In the previous step, we saw how to find and open and view a log file in a web browser. But what if we wanted to download it? We can do this using Rucio tools.

After one of your jobs has completed we will now find and download the log file.

When using Rucio, it is almost always better to use it in a separate terminal to where you are running your code or submitting grid jobs. This will minimize the potential for conflicts between different python versions.

Setup the Rucio tools if you haven’t done so already.

lsetup rucio

If you are working on a new lxplus node, or any computer where you didn’t just submit your PanDA job, you may need to create a voms proxy:
voms-proxy-init -voms atlas:/atlas
Unlike pathena and prun, rucio won’t do that for you.

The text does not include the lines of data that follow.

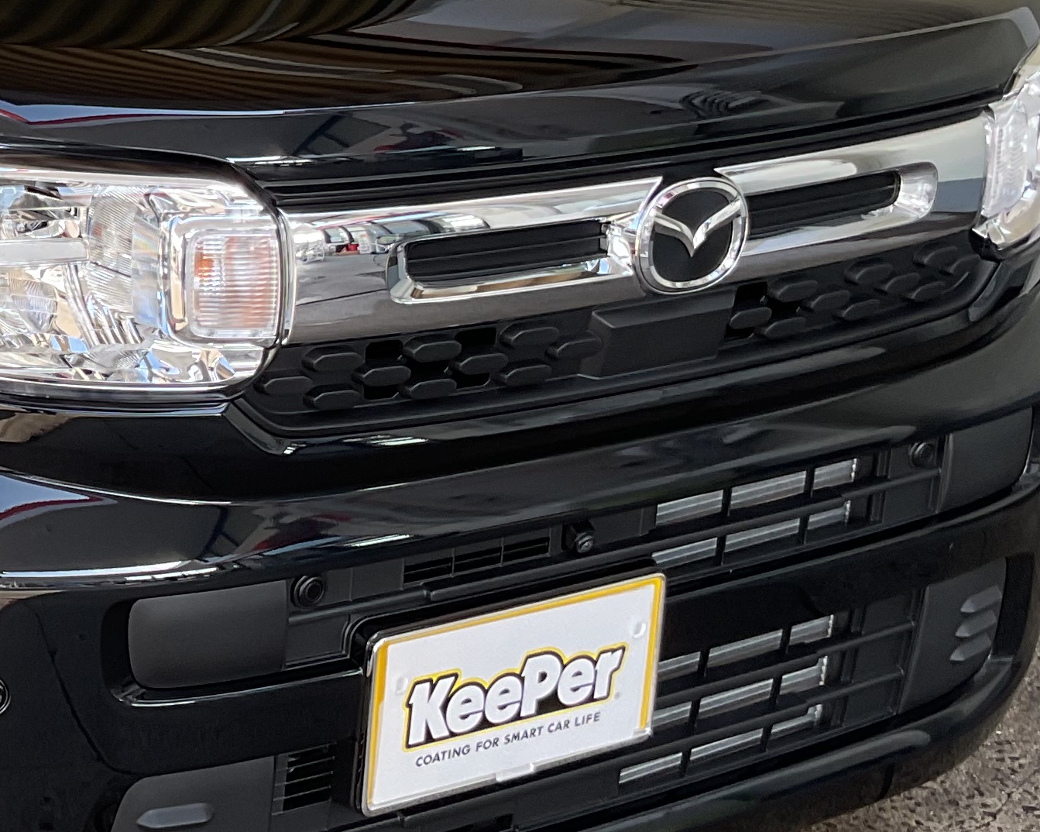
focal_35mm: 85
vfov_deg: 17.8
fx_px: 2616
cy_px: 75
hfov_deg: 21.5
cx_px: -68
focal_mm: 3
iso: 20
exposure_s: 1/120
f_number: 1.8
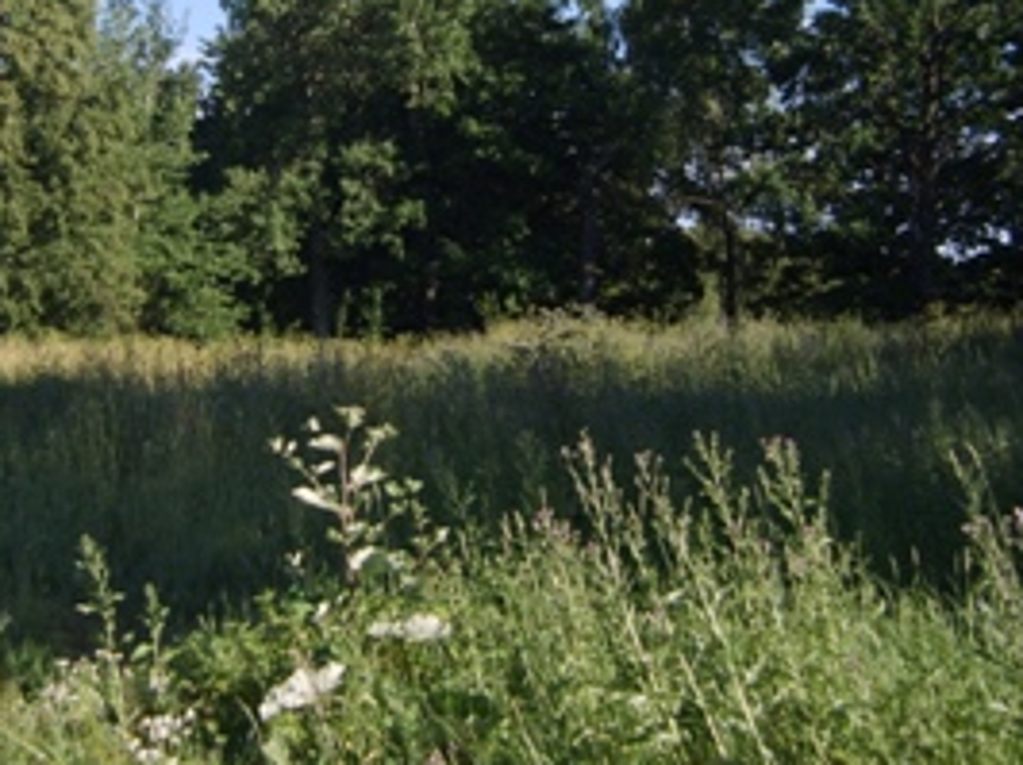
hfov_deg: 32.6
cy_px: 158
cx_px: 388
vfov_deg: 24.4
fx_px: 1742
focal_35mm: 59
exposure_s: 1/180
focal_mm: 7.4
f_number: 7.1
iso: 50
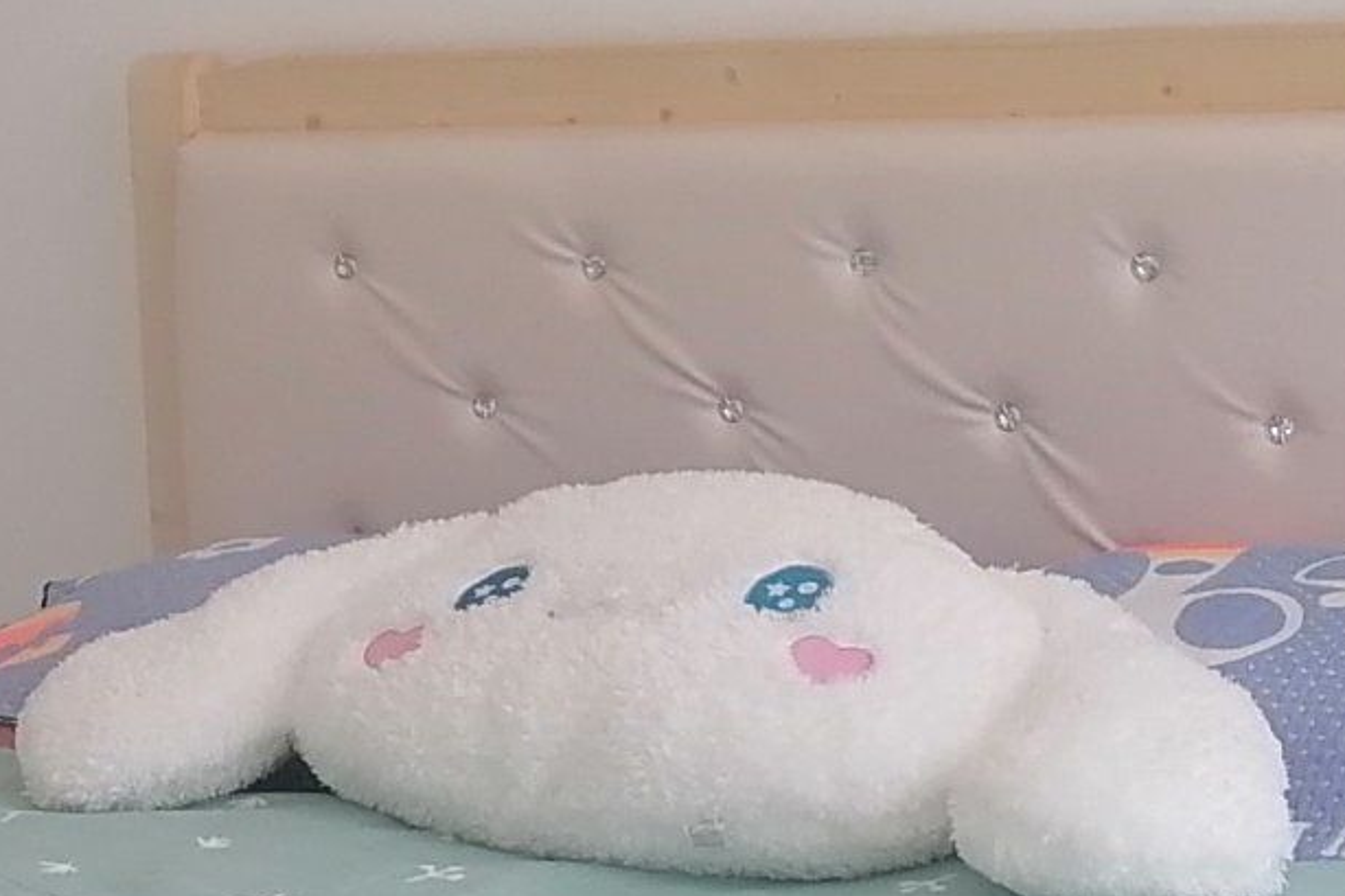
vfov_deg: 10.9
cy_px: 662
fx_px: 4669
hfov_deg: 16.1
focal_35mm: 125
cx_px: -12
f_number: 1.8
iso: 100
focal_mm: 5.3
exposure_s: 1/100
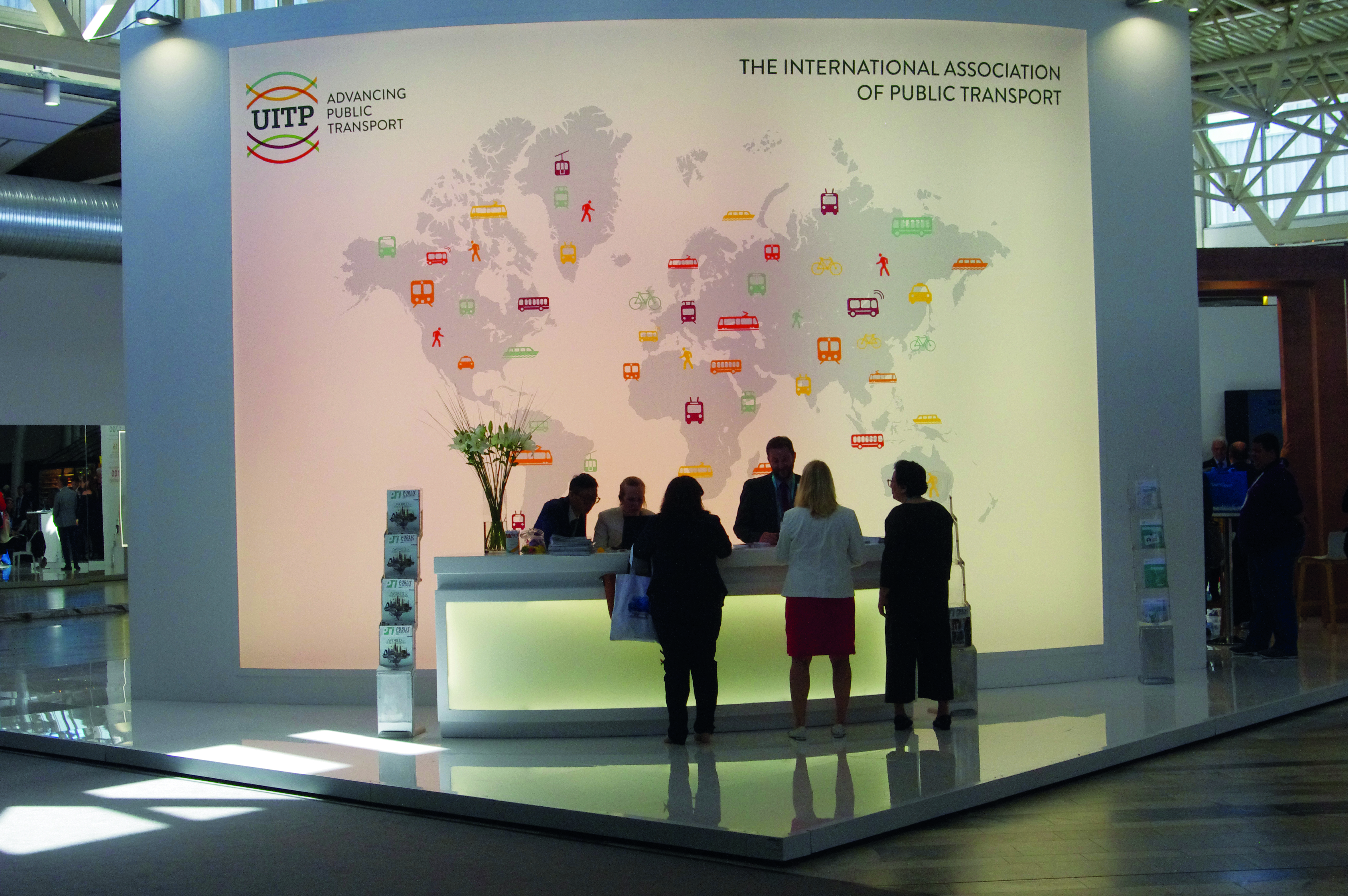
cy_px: 428
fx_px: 1833
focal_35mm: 49
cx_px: 655
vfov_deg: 27.5
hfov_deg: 40.4
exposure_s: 1/125
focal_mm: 31
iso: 1600
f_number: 11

Go back to the BigPanDA web page and find the page with the jediTaskID that we used previously. Search for the Output entry in the Containers table, and note the log file container name, e.g., user.aparker.pruntest.log. Back in your terminal session, try to find this log file in the grid:

$ rucio list-dids user.aparker:*pruntest*log*
+--------------------------------------------------+--------------+
| SCOPE:NAME                                       | [DID TYPE]   |
|--------------------------------------------------+--------------|
| user.aparker:user.aparker.pruntest.log           | CONTAINER    |
| user.aparker:user.aparker.pruntest.log.340520924 | DATASET      |
+--------------------------------------------------+--------------+

We now have two options:

Download the container, and all log files within it (e.g. if the task contained many subjobs)
Download just the dataset specific to the single set of jobs

Let’s do the second:

rucio download user.aparker:user.aparker.pruntest.log.340520924

After it finishes downloading, navigate into the downloaded directory and extract the files from the tarball:

cd user.aparker.pruntest.log.340520924/
tar -xvf user.aparker.pruntest.log.23186476.000001.log.tgz

A tarball (a file with the tgz extension) is a set of files packaged together and compressed using gzip. This is an efficient way to transfer large numbers of small files.

This will give you access to the log file (as well as much more related information) from your job. This can be useful for debugging.

There will be a lot of information in here but when you have extracted the logs, the file you are probably looking for is payload.stdout

As you learned earlier, you can also directly download individual files with Rucio. If you go to the PanDA job page that you saw earlier, you will see in the table that says 3 job files: the log tarball. You can directly download that file with rucio:
rucio download user.aparker.pruntest.log.23186476.000001.log.tgz
Here rucio guessed the right scope to use thanks to the name of the tarball.